The Australian rapper attracted widespread criticism on social media following the release of her music video for “I Am the Stripclub” on Thursday (1 July).
In it, Azalea – real name Amethyst Amelia Kelly – is seen wearing a black wig and face makeup that appears to be several shades darker than her usually fair complexion.
The video led to many people on social media accusing the 33-year-old of “Blackfishing”, a term used to describe when someone alters their looks – for example, through hairstyling and makeup – to appear either Black or mixed-race.
One fan drew the musician’s attention to the backlash, writing on Twitter: “people are saying that you are black fishing and making up this fake narrative, can you clear them up please because people are taking it too far and running with that lie.”
The 33-year-old responded to the fan yesterday (3 July), stating: “I don’t care… f*** those ppl babe lol.”
Responding to another fan who said: “I hope by those ppl u mean haters cuz they’re coming,” the singer wrote: “I mean anyone online trying to reach and create an issue because I wore a black wig. Don’t even start.”
“I’m the same colour as I always am, just in a dimly lit room with red lights,” she wrote. “It’s the same makeup from a Smokey eye and different wig. Just ignore them, who cares? Let em talk.”
The award-winning artist later tweeted: “I don’t care about something that ridiculous and baseless. I’m wearing a shade 6 in armani foundation, it’s the same shade I’ve worn for the last 3 years.
“It’s the same shade in every music video since sally Walker. Suddenly I wear a black wig in a club scene & its an issue.”
Azalea’s makeup artist defended the artist, writing on Twitter: “She literally wore the same face makeup during every scene of the video… i would know, i did it. Its a shade 6 from armani luminous silk (a light/medium olive undertone shade if you’re curious.)”

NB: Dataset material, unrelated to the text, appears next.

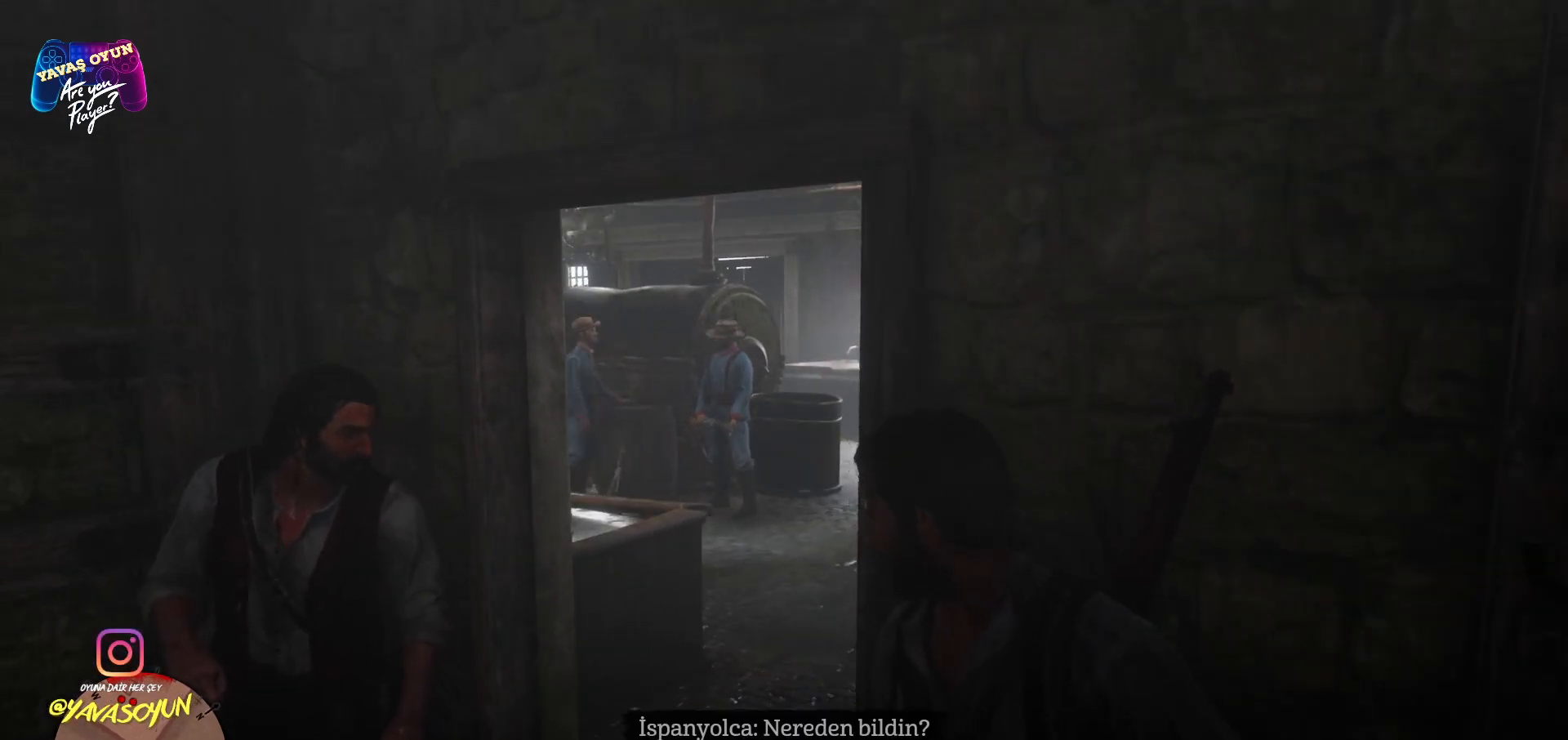
{"buttons": [], "left_stick": "center", "right_stick": "center", "events": []}
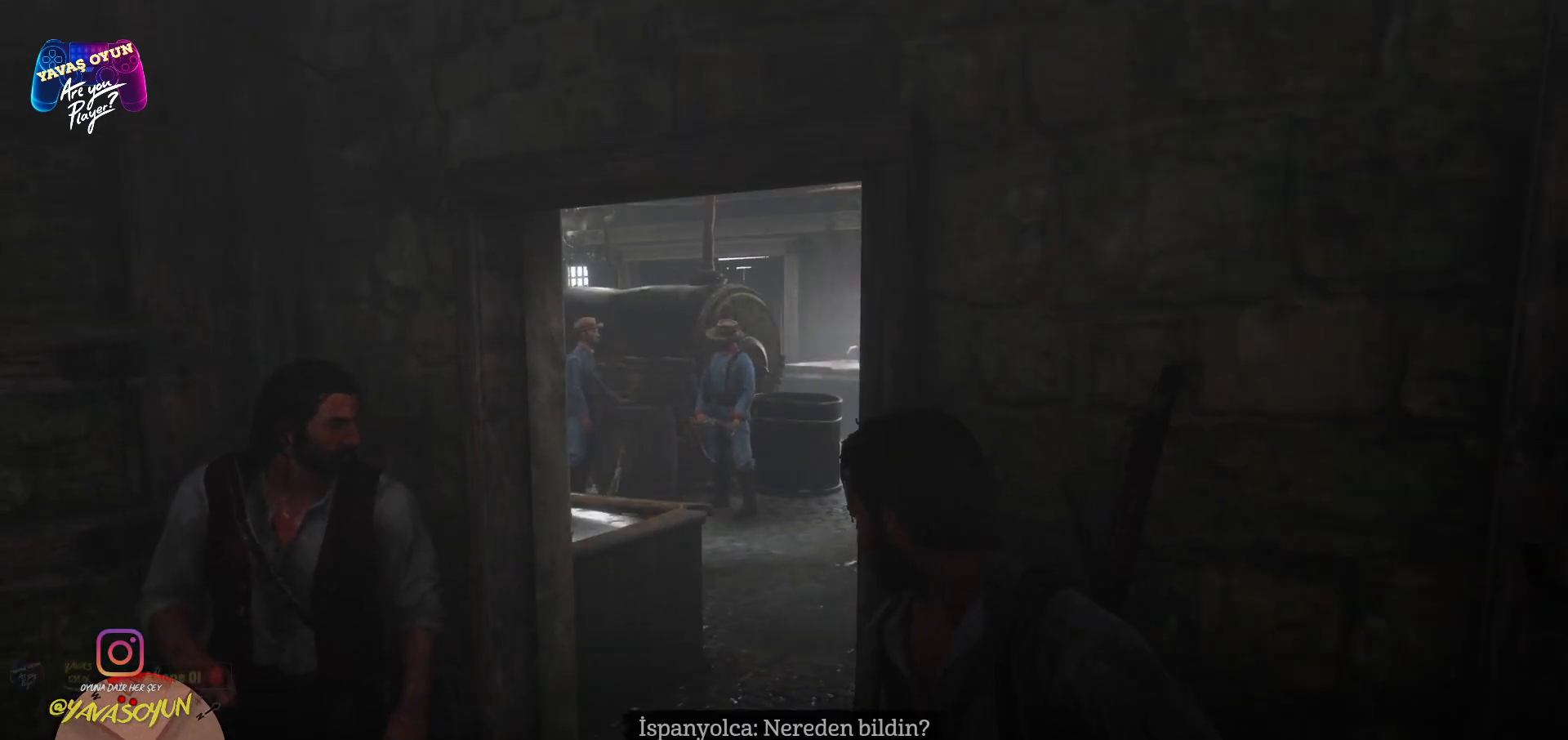
{"buttons": [], "left_stick": "center", "right_stick": "center", "events": []}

This is not the first time Azalea has been criticised for appropriating Black culture, with many people accusing her of putting on a “blaccent” when she raps.
In a Complex 2013 interview, the musician addressed the controversy, stating that it would “feel weird” if she rapped in her native Australian accent.
“If you’re mad about it and you’re a Black person trying to start a rap career and give it a go, too,” she said. “Or maybe if you’re Black , starting singing like a country singer and be a white person. I don’t know. Why is it such a big deal?”